Rathausplatz, a square outside the Wiener Rathaus city hall of Vienna, was the host location for the 2012 edition of the Eurovision Young Musicians final. The Schubert Hall in Vienna, Austria, hosted the semi-final round.

==Format==
Martin Grubinger was the host of the 2010 contest final, with Pia Strauss hosting the semi-final round.

Mnozil Brass, Vienna’s slapstick brass septet, together with the Vienna Radio Symphony Orchestra under Cornelius Meister, opened the concert with their version of Rossini’s William Tell Overture. Grubinger and his band, the Percussive Planet Ensemble performed during the interval.

== Participants and results ==
Broadcasters from fourteen countries participated this year in the Eurovision Young Musicians competition.

The semifinal was held in two parts. The first part was held on 5 May 2012 and the second on 6 May 2012. The seven best were selected by an international jury to perform live as finalists in the final that was held on 11 May 2012.

=== Returning artist ===
Lizi Ramishvili of Georgia previously competed in the Junior Eurovision Song Contest 2009 as part of Princesses, where she was the band's cellist.

### Data extract
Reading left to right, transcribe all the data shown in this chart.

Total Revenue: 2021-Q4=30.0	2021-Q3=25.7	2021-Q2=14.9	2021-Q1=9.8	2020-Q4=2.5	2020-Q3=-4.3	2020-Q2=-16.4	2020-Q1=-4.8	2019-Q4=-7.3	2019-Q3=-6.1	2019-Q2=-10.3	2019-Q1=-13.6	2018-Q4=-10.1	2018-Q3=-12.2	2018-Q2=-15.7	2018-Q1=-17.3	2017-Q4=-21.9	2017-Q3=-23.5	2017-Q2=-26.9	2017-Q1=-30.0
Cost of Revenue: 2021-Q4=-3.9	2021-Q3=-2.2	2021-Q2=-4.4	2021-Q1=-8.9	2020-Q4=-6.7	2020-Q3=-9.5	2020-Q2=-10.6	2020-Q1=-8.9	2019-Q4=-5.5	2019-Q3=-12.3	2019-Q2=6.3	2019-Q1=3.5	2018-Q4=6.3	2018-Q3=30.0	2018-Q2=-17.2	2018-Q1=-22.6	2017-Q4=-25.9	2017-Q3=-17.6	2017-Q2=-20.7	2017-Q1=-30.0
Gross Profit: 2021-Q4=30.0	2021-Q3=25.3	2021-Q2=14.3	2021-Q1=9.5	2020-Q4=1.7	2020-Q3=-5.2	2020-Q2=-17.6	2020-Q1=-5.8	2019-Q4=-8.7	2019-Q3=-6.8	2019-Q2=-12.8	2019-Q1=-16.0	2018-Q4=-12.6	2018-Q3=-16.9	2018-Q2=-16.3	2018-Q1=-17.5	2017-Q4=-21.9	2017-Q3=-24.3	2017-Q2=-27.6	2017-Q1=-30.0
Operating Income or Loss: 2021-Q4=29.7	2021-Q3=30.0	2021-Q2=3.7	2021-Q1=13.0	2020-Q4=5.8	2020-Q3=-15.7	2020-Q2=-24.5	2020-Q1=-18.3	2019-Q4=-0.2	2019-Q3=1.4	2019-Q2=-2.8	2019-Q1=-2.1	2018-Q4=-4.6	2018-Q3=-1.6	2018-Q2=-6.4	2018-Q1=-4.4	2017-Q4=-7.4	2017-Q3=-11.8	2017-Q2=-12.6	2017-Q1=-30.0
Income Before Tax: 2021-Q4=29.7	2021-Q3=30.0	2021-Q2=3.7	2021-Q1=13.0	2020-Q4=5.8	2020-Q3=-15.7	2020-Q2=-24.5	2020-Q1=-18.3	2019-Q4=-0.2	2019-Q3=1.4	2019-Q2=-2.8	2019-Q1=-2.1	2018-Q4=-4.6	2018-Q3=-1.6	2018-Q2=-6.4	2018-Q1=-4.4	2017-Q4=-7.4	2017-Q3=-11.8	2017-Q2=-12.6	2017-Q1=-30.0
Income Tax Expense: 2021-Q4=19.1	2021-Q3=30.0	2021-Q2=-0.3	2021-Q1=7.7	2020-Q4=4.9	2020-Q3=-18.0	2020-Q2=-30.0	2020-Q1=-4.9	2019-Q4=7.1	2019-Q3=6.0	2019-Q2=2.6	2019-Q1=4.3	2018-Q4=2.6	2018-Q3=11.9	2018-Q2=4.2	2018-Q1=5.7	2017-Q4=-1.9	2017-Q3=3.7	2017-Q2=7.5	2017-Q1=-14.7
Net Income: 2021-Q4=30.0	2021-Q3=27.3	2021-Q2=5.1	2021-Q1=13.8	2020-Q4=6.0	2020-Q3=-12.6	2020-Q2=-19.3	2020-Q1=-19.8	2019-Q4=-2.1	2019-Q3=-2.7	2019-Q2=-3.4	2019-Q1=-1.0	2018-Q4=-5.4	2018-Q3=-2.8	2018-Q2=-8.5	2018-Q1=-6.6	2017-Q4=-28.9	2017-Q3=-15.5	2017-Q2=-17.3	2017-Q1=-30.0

### What to produce
Set down the full text on the 2012 Eurovision Young Musicians contest, word for word.

### Response to the task
Rathausplatz, a square outside the Wiener Rathaus city hall of Vienna, was the host location for the 2012 edition of the Eurovision Young Musicians final. The Schubert Hall in Vienna, Austria, hosted the semi-final round.

==Format==
Martin Grubinger was the host of the 2010 contest final, with Pia Strauss hosting the semi-final round.

Mnozil Brass, Vienna’s slapstick brass septet, together with the Vienna Radio Symphony Orchestra under Cornelius Meister, opened the concert with their version of Rossini’s William Tell Overture. Grubinger and his band, the Percussive Planet Ensemble performed during the interval.

== Participants and results ==
Broadcasters from fourteen countries participated this year in the Eurovision Young Musicians competition.

The semifinal was held in two parts. The first part was held on 5 May 2012 and the second on 6 May 2012. The seven best were selected by an international jury to perform live as finalists in the final that was held on 11 May 2012.

=== Returning artist ===
Lizi Ramishvili of Georgia previously competed in the Junior Eurovision Song Contest 2009 as part of Princesses, where she was the band's cellist.